Give the count of lines in the data that include "Hume", with no other words.
── Data to process
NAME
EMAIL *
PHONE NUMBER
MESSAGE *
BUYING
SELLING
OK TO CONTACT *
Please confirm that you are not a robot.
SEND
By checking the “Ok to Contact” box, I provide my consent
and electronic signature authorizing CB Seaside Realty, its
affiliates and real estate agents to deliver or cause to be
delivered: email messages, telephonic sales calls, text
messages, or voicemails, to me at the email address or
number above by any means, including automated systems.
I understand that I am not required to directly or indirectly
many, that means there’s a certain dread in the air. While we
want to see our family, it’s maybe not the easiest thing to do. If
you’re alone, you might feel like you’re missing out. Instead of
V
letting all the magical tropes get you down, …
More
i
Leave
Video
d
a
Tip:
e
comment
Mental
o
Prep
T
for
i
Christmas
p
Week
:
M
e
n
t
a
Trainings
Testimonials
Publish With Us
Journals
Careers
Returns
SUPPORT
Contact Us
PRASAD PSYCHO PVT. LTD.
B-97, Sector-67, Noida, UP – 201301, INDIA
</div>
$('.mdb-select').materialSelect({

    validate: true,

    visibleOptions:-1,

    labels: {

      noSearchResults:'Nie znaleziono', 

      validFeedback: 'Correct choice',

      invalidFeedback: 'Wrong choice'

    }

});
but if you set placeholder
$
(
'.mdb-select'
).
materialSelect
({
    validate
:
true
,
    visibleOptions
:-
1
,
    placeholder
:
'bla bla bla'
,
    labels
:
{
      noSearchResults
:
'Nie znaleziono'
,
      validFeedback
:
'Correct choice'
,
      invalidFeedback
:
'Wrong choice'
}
────
── Data to process
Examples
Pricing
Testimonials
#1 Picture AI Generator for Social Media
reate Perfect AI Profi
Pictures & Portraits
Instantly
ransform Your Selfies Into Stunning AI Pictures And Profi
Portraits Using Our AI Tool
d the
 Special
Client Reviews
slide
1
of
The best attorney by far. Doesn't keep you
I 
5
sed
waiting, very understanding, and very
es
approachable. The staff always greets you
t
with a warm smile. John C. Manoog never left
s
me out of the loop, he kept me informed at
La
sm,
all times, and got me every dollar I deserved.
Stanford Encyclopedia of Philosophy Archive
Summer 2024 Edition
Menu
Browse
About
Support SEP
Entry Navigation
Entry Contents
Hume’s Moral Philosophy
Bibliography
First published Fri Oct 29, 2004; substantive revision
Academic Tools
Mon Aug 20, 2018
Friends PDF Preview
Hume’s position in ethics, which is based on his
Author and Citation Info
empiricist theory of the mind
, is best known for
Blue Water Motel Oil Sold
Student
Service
────
── Data to process
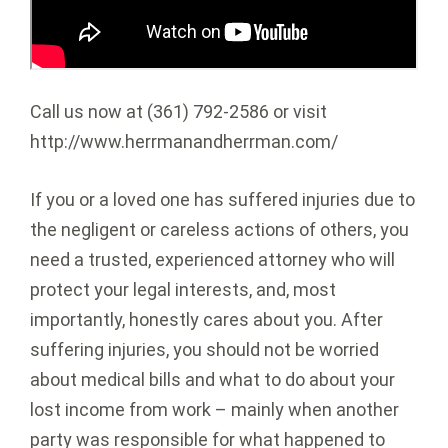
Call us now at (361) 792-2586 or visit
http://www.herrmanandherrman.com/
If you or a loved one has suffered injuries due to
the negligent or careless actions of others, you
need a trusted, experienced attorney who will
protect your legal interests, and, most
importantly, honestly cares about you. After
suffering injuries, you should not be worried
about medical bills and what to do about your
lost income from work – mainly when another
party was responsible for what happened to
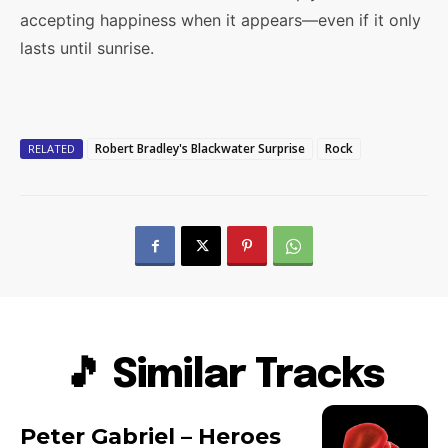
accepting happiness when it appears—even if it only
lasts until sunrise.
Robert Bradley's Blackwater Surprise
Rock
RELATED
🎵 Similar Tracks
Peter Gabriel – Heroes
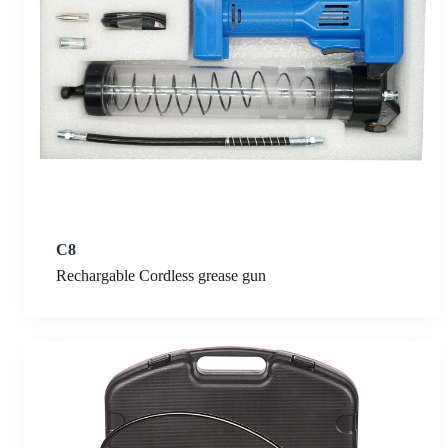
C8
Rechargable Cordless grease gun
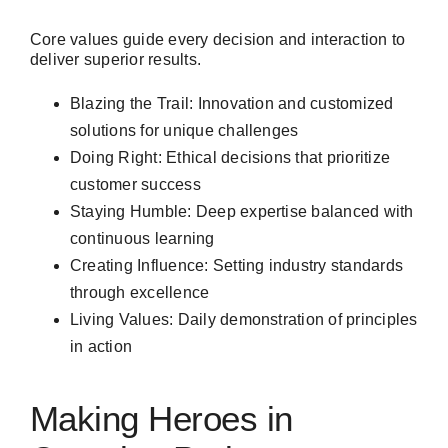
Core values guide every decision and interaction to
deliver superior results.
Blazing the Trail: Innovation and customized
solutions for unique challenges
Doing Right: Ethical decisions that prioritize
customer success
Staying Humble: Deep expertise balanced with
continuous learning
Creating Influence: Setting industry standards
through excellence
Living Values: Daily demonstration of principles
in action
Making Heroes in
────
## Exercise result
2